* What needs to be done
Which lines in the records below hold the word "down"? Copy each of them.

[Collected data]
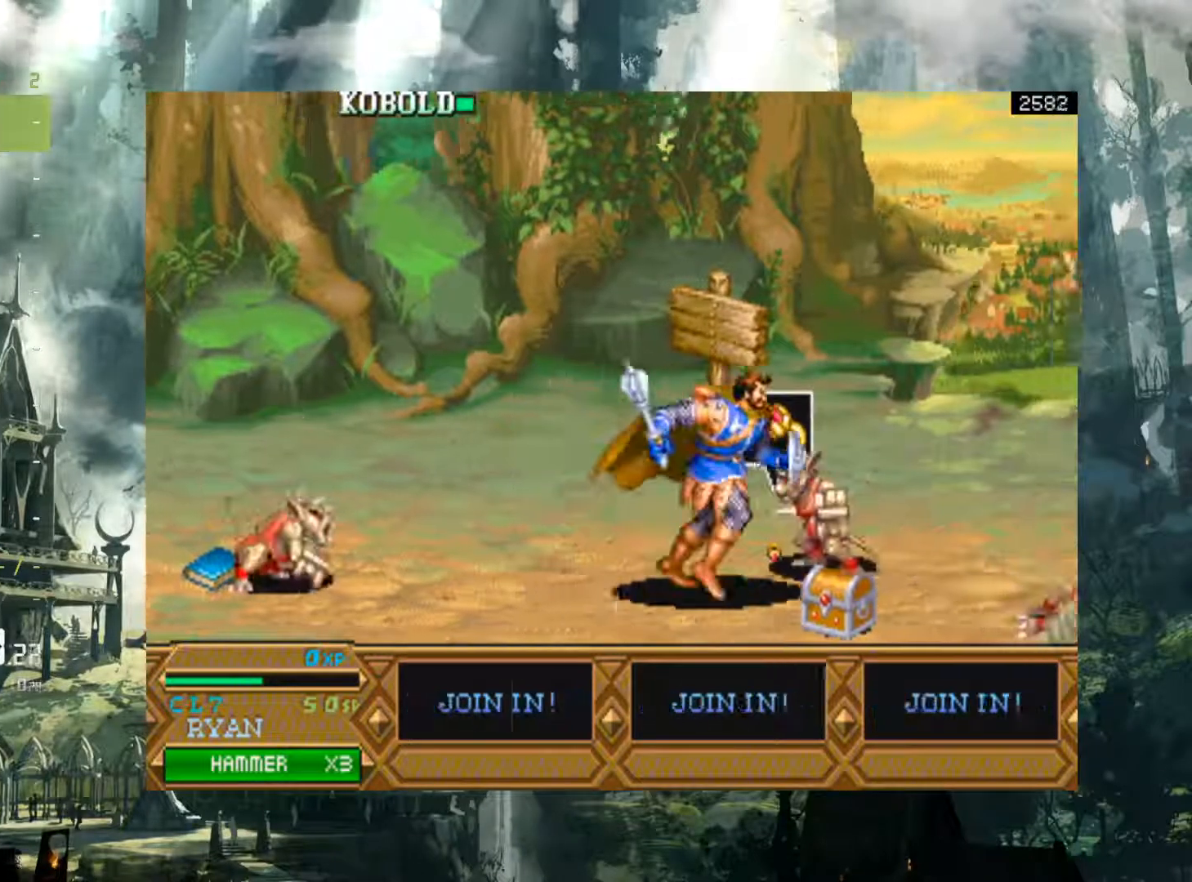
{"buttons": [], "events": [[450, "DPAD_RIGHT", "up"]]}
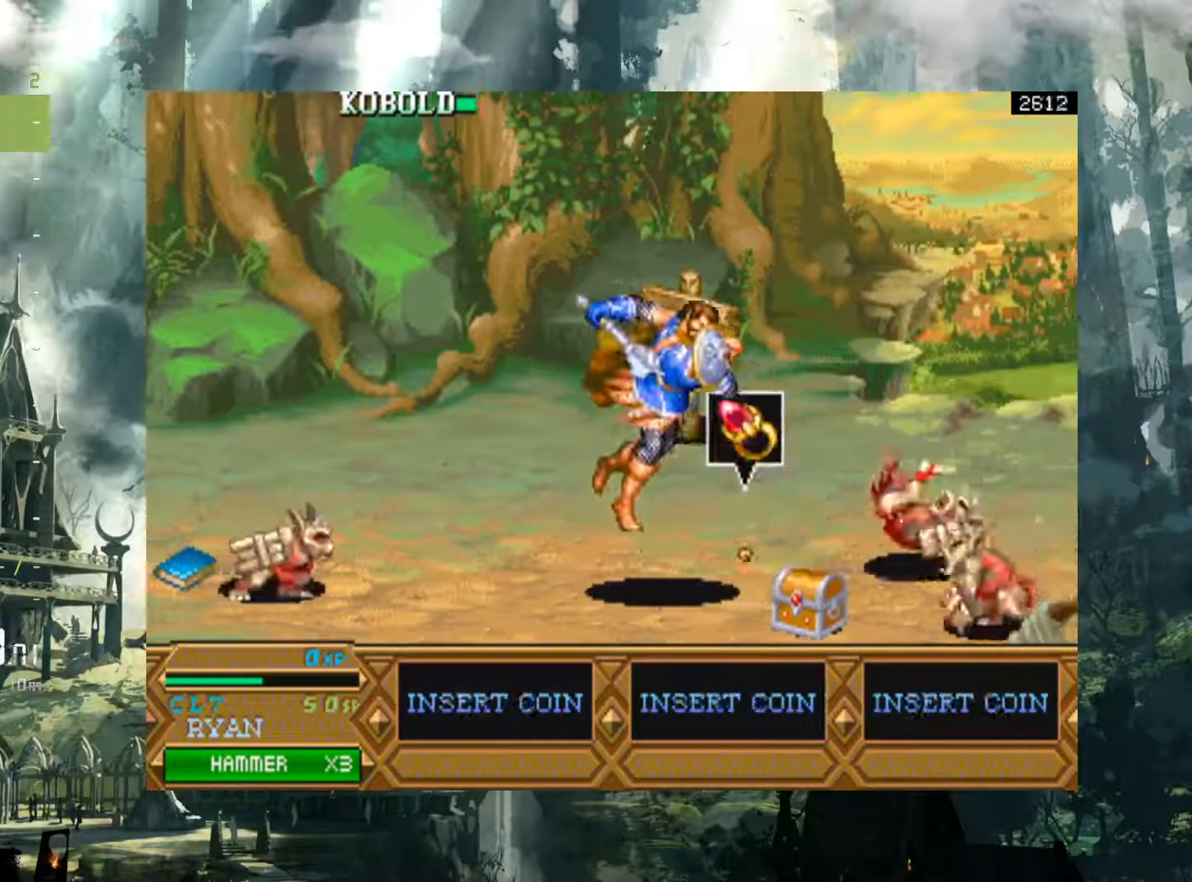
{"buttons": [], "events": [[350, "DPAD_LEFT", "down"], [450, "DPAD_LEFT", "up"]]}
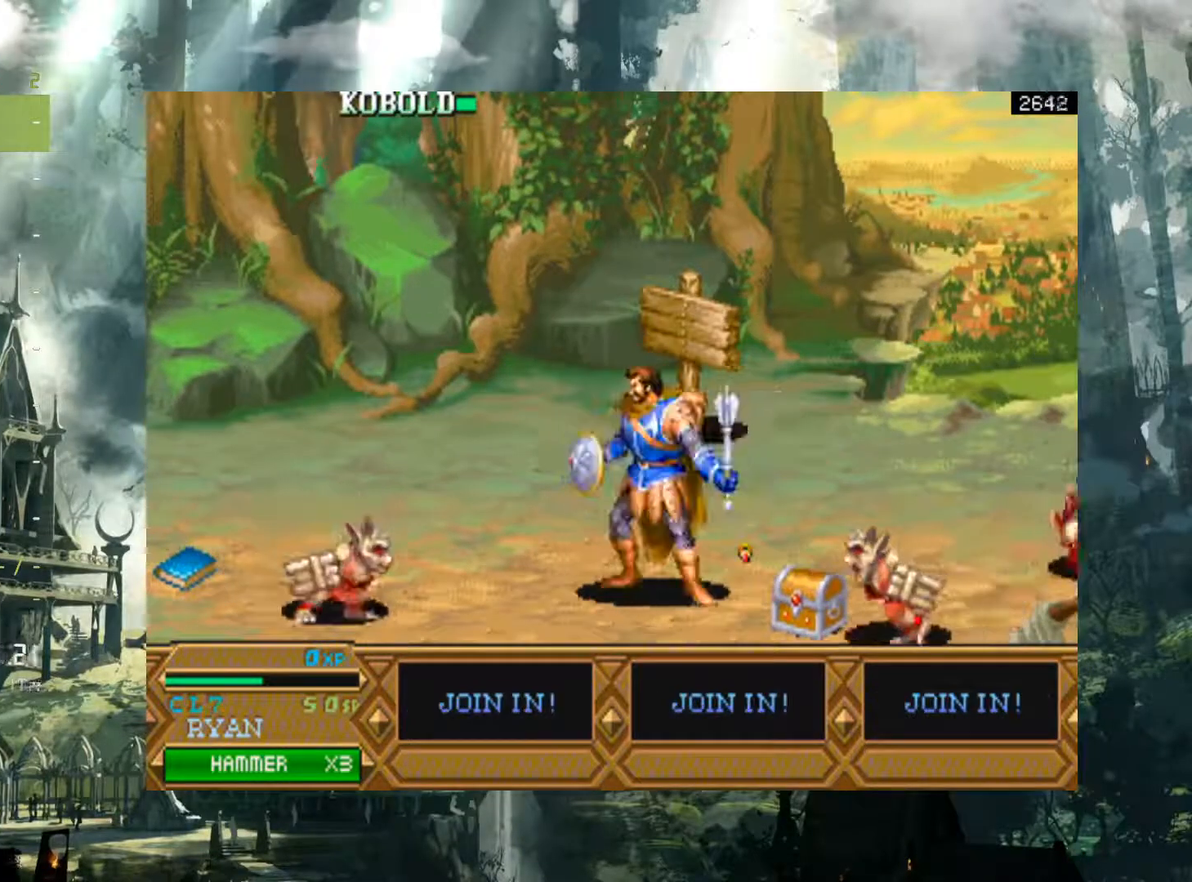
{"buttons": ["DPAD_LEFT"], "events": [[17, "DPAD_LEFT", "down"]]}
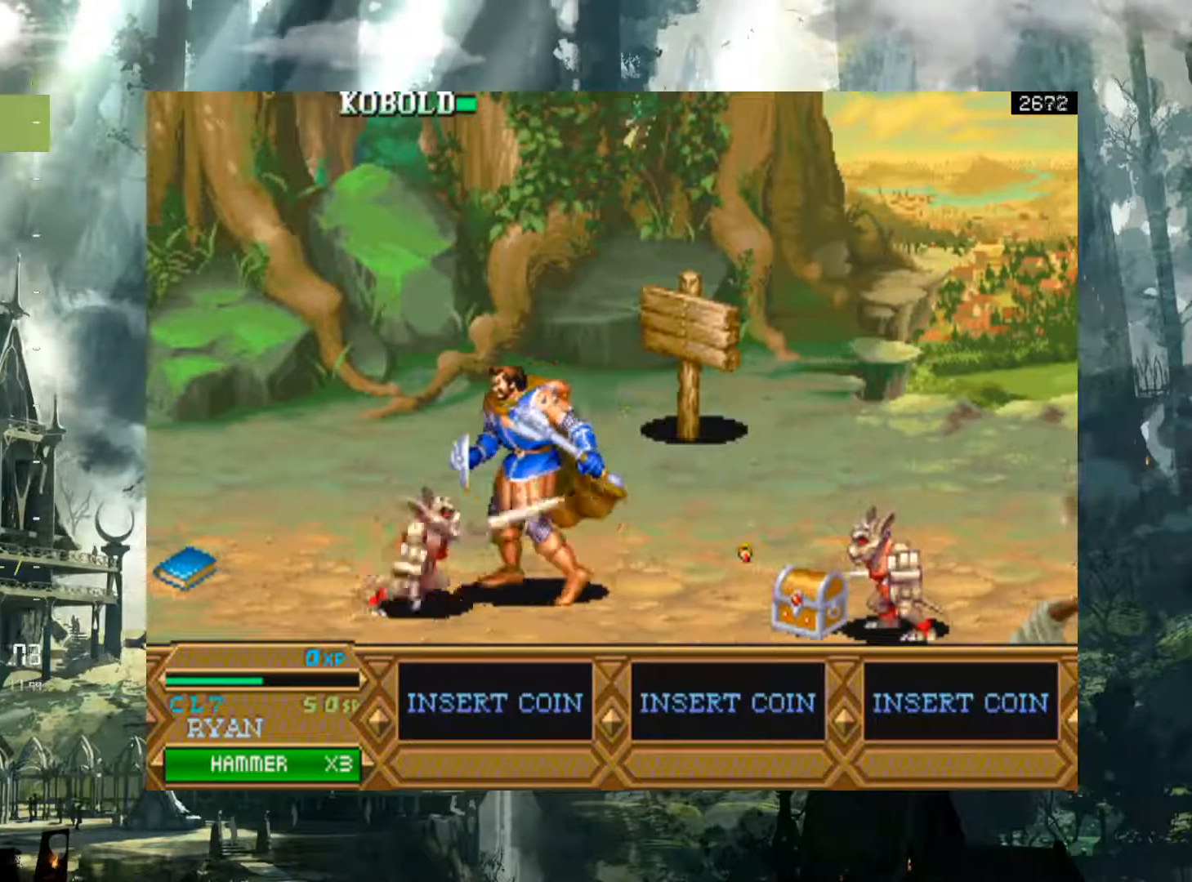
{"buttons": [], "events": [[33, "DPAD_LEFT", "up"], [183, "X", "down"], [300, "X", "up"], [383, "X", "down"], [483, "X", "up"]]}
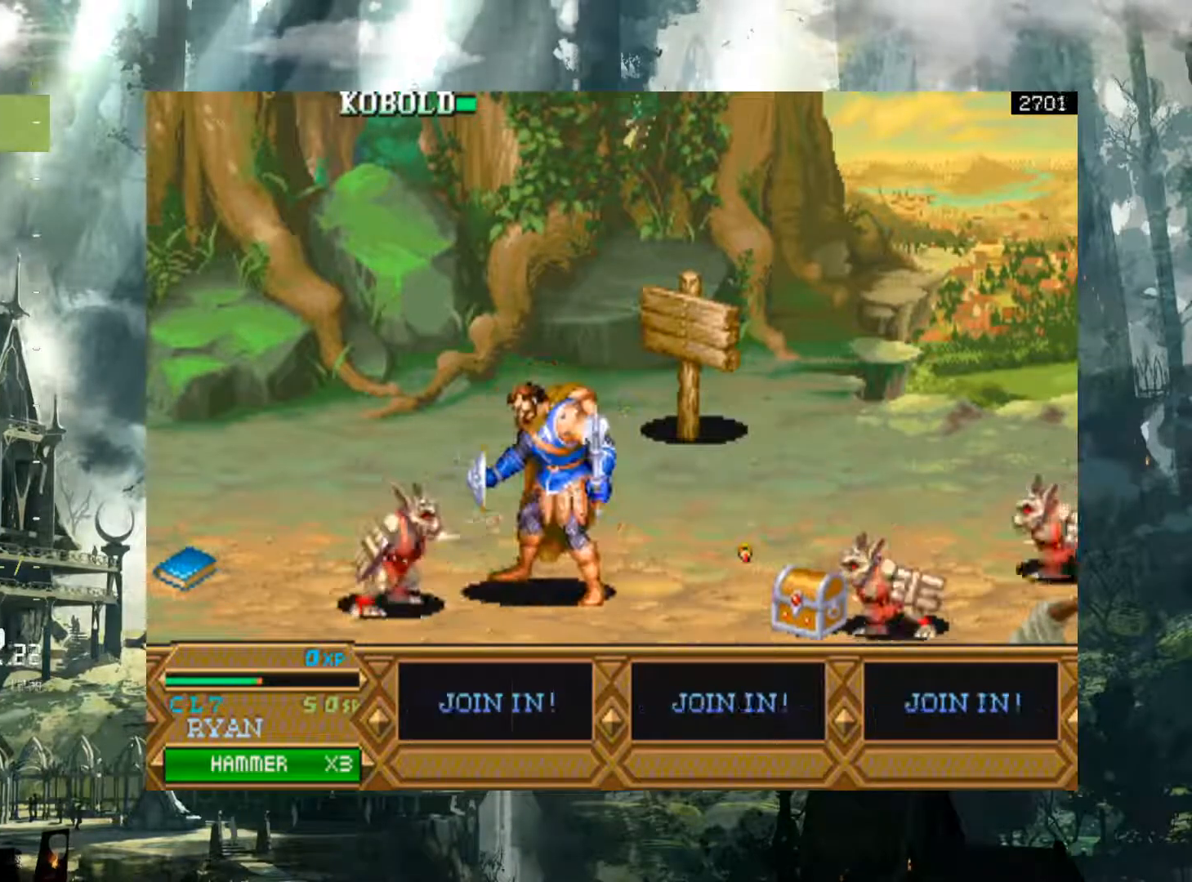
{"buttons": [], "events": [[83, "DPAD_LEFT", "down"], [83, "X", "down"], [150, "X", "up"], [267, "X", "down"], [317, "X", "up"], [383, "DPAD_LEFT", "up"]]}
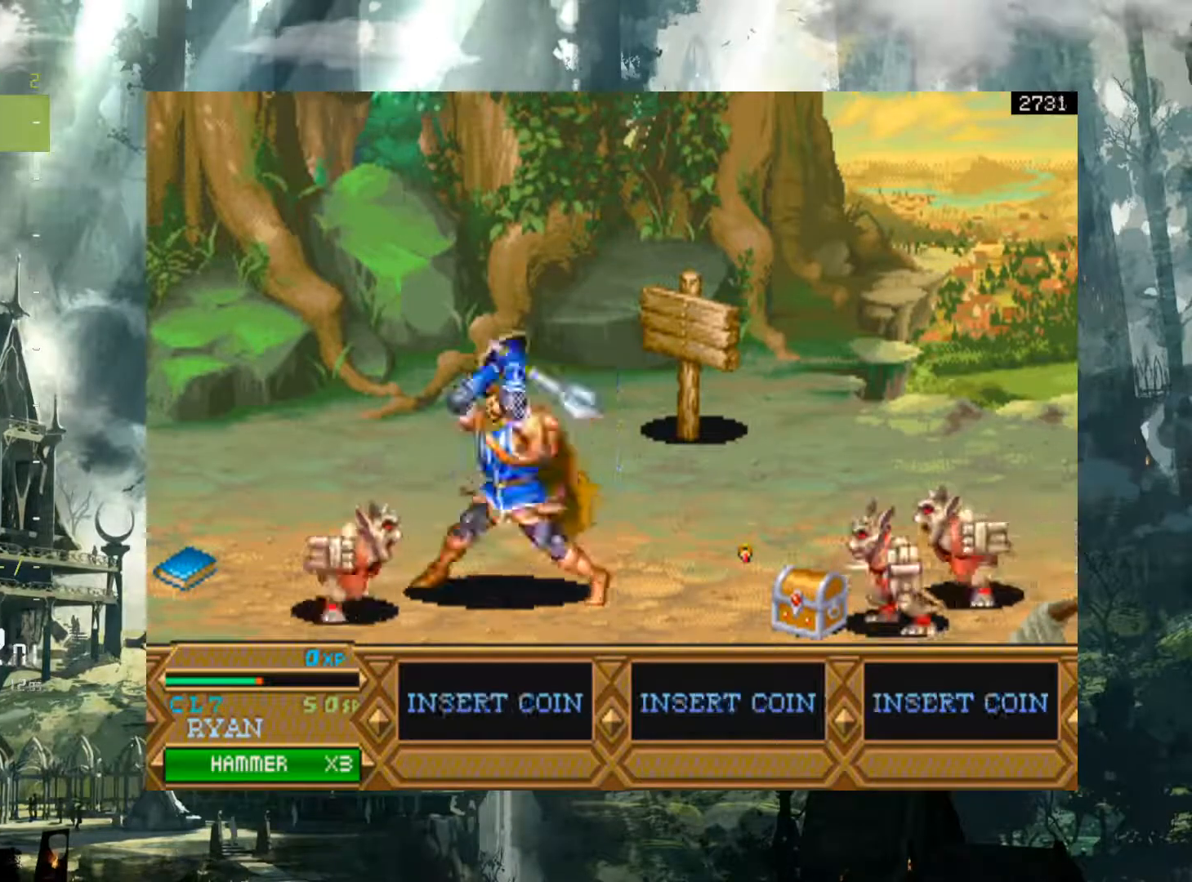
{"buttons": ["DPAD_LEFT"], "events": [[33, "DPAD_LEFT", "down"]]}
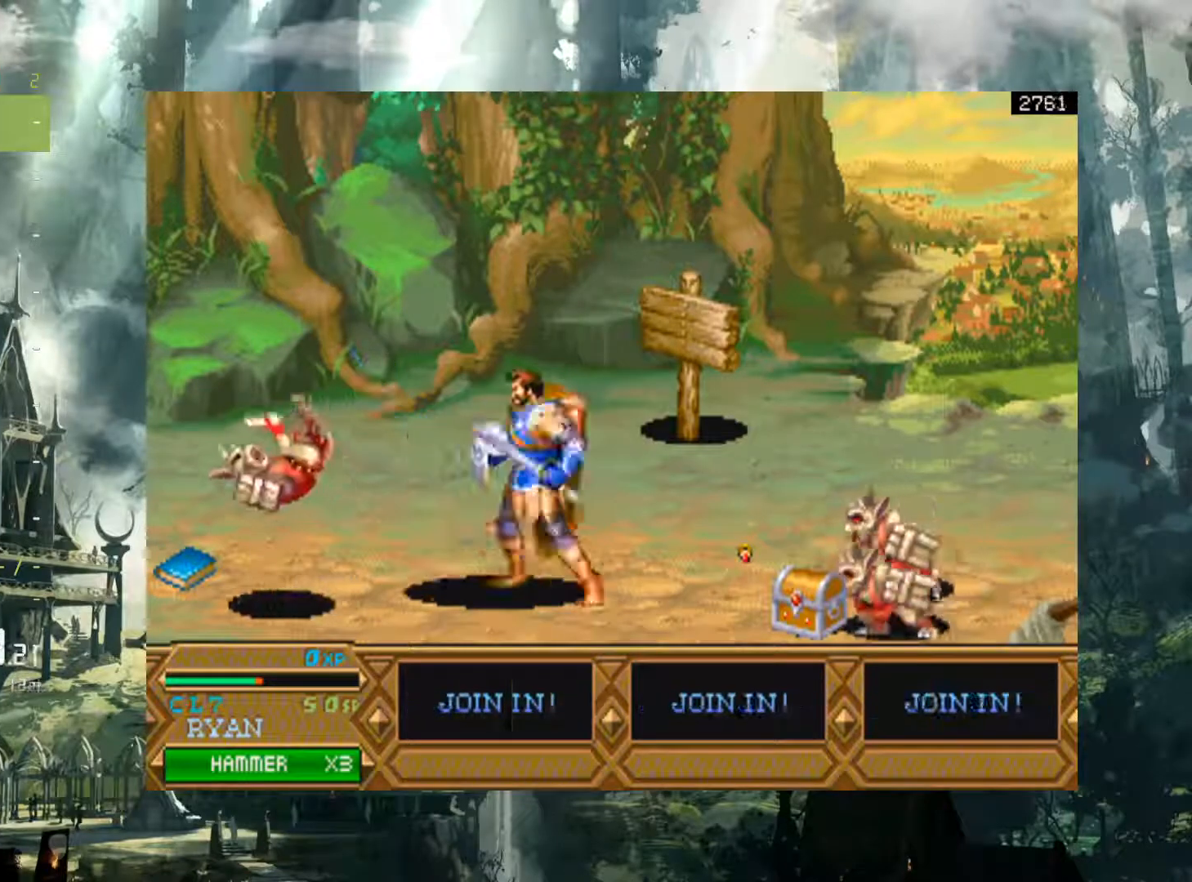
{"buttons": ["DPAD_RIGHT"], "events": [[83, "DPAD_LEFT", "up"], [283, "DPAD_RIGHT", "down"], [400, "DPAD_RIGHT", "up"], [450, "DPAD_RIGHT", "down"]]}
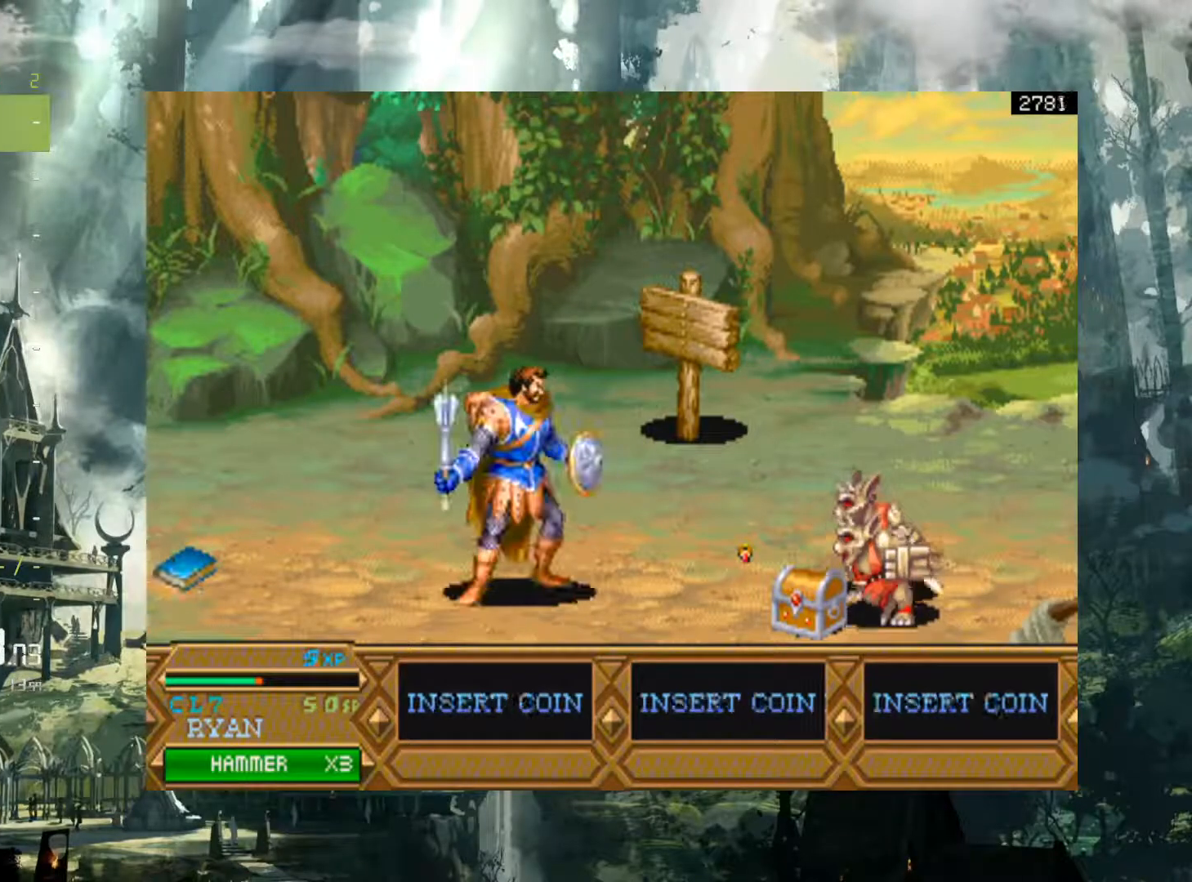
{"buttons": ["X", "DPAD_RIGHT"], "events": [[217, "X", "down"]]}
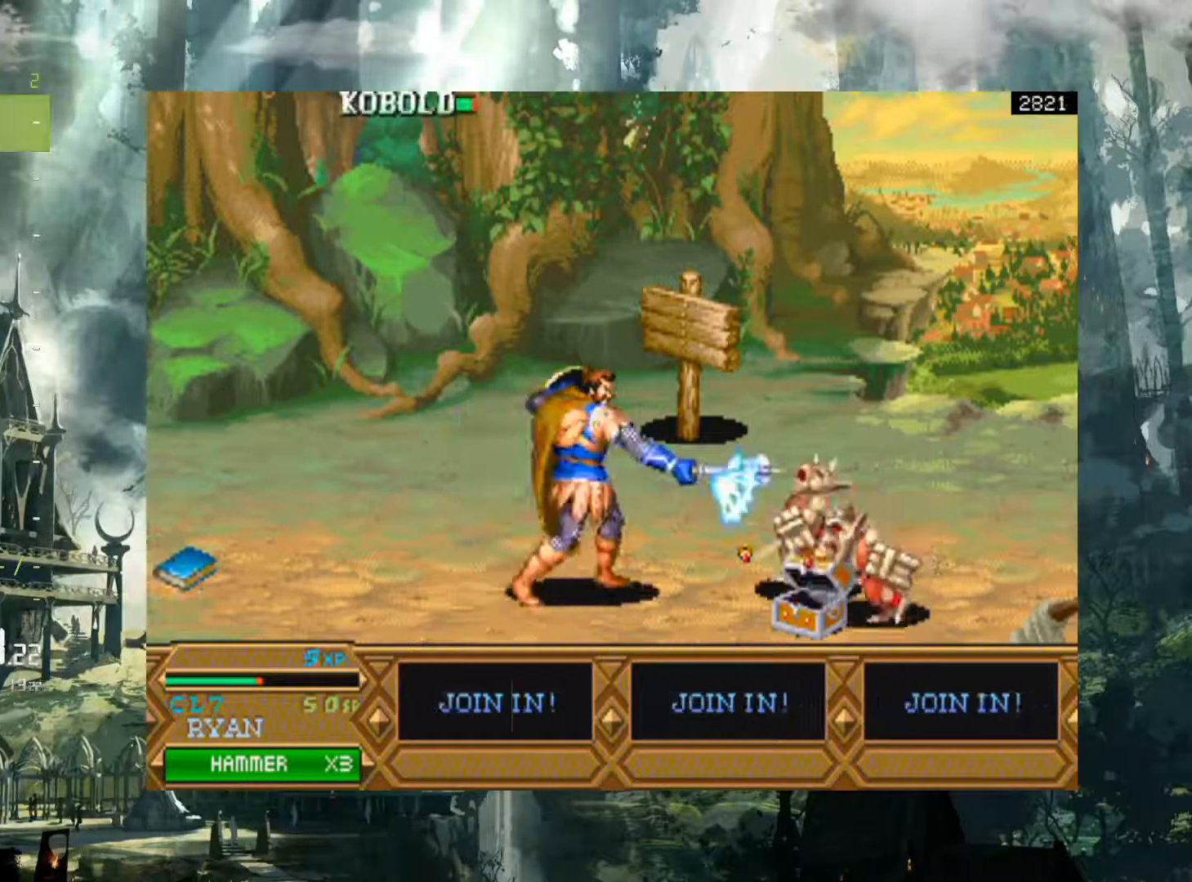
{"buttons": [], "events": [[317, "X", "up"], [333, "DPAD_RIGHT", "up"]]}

* Task output
{"buttons": [], "events": [[350, "DPAD_LEFT", "down"], [450, "DPAD_LEFT", "up"]]}
{"buttons": ["DPAD_LEFT"], "events": [[17, "DPAD_LEFT", "down"]]}
{"buttons": [], "events": [[33, "DPAD_LEFT", "up"], [183, "X", "down"], [300, "X", "up"], [383, "X", "down"], [483, "X", "up"]]}
{"buttons": [], "events": [[83, "DPAD_LEFT", "down"], [83, "X", "down"], [150, "X", "up"], [267, "X", "down"], [317, "X", "up"], [383, "DPAD_LEFT", "up"]]}
{"buttons": ["DPAD_LEFT"], "events": [[33, "DPAD_LEFT", "down"]]}
{"buttons": ["DPAD_RIGHT"], "events": [[83, "DPAD_LEFT", "up"], [283, "DPAD_RIGHT", "down"], [400, "DPAD_RIGHT", "up"], [450, "DPAD_RIGHT", "down"]]}
{"buttons": ["X", "DPAD_RIGHT"], "events": [[217, "X", "down"]]}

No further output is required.